Kıvırcık omuzlarını silkti. “Onun burayı bizim gibi gördüğünü kim söyledi? İnsanlar ne görmek isterlerse onu görürler.”

İşte bahsettiğim böylesine nefis kokan bir eser. Bu kısa alıntımızdan sonra incelemeye devam edelim…

Yunan tanrılarının insanlarla ne kadar haşır neşir oldukları bilindik bir durumdur. Ve elbette ki bu haşır neşirlerin meyveleri de olmak zorundadır. Bu meyveler sıradan insanların aksine tanrılarından gelen kısmi bir güce sahip olmaktadırlar. Ki kitabımızın kahramanı Percy Jackson, bu meyvelerin en yasaklılarından birisi oluyor. Kitapta bahsedilen üç büyük Yunan tanrısı(Zeus, Hades ve Poseidon)’nın insanlarla ilişkiye girmesi, ettikleri büyük bir yemin nedeniyle kesinlikle yasak. Çünkü bu tanrıların çocukları her ne kadar melez de olsa dünyada bir şeyleri değiştirebilecek kadar güçlü kimseler. Ve Percy’nin yasak elma olma sebebi de bu üç tanrıdan –ismini vermiyorum sürpriz olsun- birisinin çocuğu olması.

Bu meyve tüm tanrılar arasında büyük bir öfkeyle karşılanırken, gizliden gizliye yayılan büyük bir komployla Zeus’un ilk şimşeği çalınır. Elbetteki gözler Percy ve onun tanrısına döner. Percy Jackson bu suçlamadan kendisini aklaması için Zeus’un ilk şimşeğini bulup Olimpos’a götürmesi gerekmektedir. Ve bunun için Melez Kampı’ndan başlayan macerası, Yer Altı Dünyası ve hatta Tartarus’a kadar uzanmaktadır. Ona bu eşsiz yolculukta bir satir – yani Kıvırcık- ve yine bir melez olan Annabeth eşlik etmekte!

Tanrılardan bile daha güçlü bir gerçeğin geri dönmek üzere olduğu bu eşsiz macerada Percy babasıyla yüzleşirken, bu zorlu mücadelede ayakta kalması gerçekten de imkansıza yakındır.
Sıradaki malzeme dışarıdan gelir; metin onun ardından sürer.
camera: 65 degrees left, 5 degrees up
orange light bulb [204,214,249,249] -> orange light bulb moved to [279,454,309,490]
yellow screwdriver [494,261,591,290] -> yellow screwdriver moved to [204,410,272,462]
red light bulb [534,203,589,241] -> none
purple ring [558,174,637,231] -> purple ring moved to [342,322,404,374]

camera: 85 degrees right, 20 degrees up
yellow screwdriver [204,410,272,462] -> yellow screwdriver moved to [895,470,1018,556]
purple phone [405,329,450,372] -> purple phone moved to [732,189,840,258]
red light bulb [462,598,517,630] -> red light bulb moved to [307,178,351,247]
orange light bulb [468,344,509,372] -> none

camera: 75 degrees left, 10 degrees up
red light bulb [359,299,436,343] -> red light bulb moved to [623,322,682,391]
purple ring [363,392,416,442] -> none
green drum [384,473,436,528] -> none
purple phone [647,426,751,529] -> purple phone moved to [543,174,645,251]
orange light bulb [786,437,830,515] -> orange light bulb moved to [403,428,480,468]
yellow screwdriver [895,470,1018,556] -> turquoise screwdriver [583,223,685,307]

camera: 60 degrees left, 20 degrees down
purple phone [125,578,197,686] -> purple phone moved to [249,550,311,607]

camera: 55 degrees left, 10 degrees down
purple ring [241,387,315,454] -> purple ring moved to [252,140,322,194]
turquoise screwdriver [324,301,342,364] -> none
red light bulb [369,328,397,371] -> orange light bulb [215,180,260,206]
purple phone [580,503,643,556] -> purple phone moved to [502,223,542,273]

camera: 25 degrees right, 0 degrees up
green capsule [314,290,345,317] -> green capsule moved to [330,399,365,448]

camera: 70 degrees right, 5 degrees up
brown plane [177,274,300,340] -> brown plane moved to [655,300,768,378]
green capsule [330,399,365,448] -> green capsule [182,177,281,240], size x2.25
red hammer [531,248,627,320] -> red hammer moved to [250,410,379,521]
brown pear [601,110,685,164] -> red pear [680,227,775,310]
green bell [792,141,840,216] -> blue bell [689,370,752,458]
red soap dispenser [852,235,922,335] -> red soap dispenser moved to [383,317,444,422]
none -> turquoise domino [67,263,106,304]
Yunan mitolojisi ve fantastik kurguyla uzaktan yakından ilgisi olmayanlar için bile paha biçilmez bir hazine Şimşek Hırsızı. Rick Riordan’ın kaleminden çıkan bu kitap ayrıca tam 17 ödül almış bulunmakta. Ülkemizde Doğan Egmont yayıncılık tarafından yayınlanmış ve dilimize de Kadir Yiğit Us tarafından çevrilmiştir.